§ **Work order 1**
Which proper names appear in the reply about the script?
§ **Work order 2**
Reproduce the stretch of the reply about the script from "Some of the" through "for being confused.", word for word.

==== Extract to read

Some of the longer sequences and the setup I have a problem with, too.  You mentioned the ones.  I've messed with trimming then and come away unsatisfied looking at it as a whole again.  I would like to do a pass with triage and re-post, but I wanted to be sure that people would be able to compare between the two.  I have goals with what those sequences say and get nervous that they don't say them after I cut them.  So, we'll see.

Yeah.  I know the cloth I need and I need cloth instead of the panels, so I'll just find the actually real name of it and use that instead - thanks for being confused.

I want the audience to be aware of Archer and his watching the family, but not so much that the actor playing him would be recognized until he comes into Leigh's room.  I do want to keep him more enigmatic and just throw his motivation out there, because I didn't want him to become more sympathetic in this story.  I have to keep the mirror and Reflection, so maybe I'll bring Reflection in from the get-go.  I like your recorder idea ("Sixth Sense"), but I can't make that work for me here.  I don't want to get into Archer's outside life any more than Mr. Tanagawa's remark.  It feels really important to me that the audience be trapped in the house with the family.  I really should put the ages in the flashback, don't know why I didn't.  Yes, they are adults.  Archer probably finished his residency less than five years prior to the flashback.

========
==== Supplied information

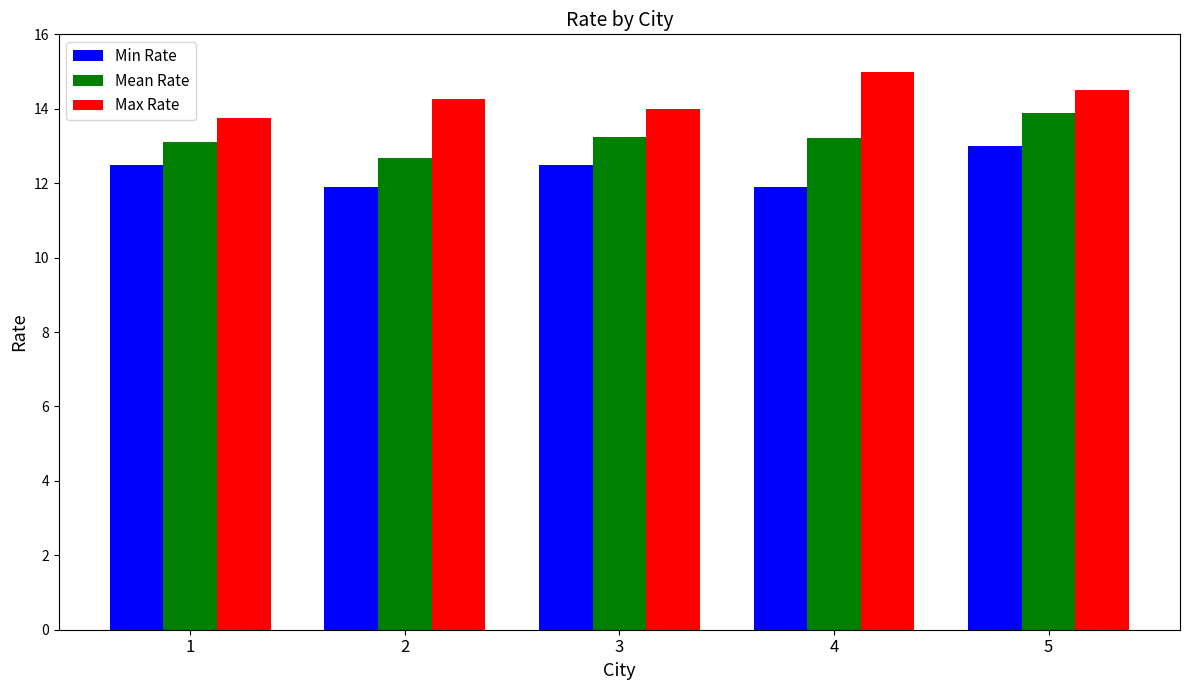

What is the spread (max minus min) of values at 4?

3.1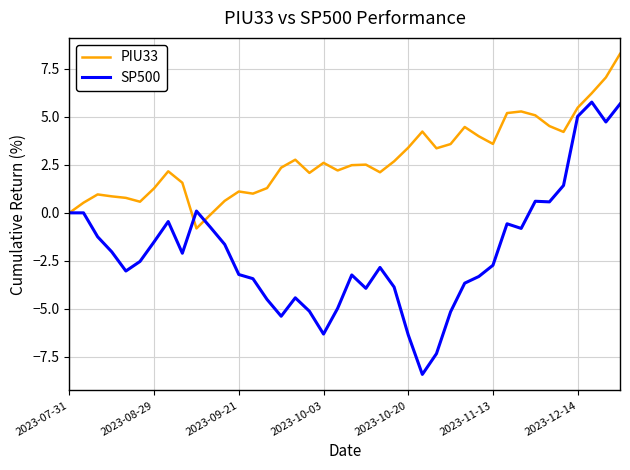

What is the maximum value shown in the chart?

8.3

========

§ **Answer space 1**
Archer, Leigh, Reflection, Sixth Sense, Mr. Tanagawa

§ **Answer space 2**
Some of the longer sequences and the setup I have a problem with, too.  You mentioned the ones.  I've messed with trimming then and come away unsatisfied looking at it as a whole again.  I would like to do a pass with triage and re-post, but I wanted to be sure that people would be able to compare between the two.  I have goals with what those sequences say and get nervous that they don't say them after I cut them.  So, we'll see.

Yeah.  I know the cloth I need and I need cloth instead of the panels, so I'll just find the actually real name of it and use that instead - thanks for being confused.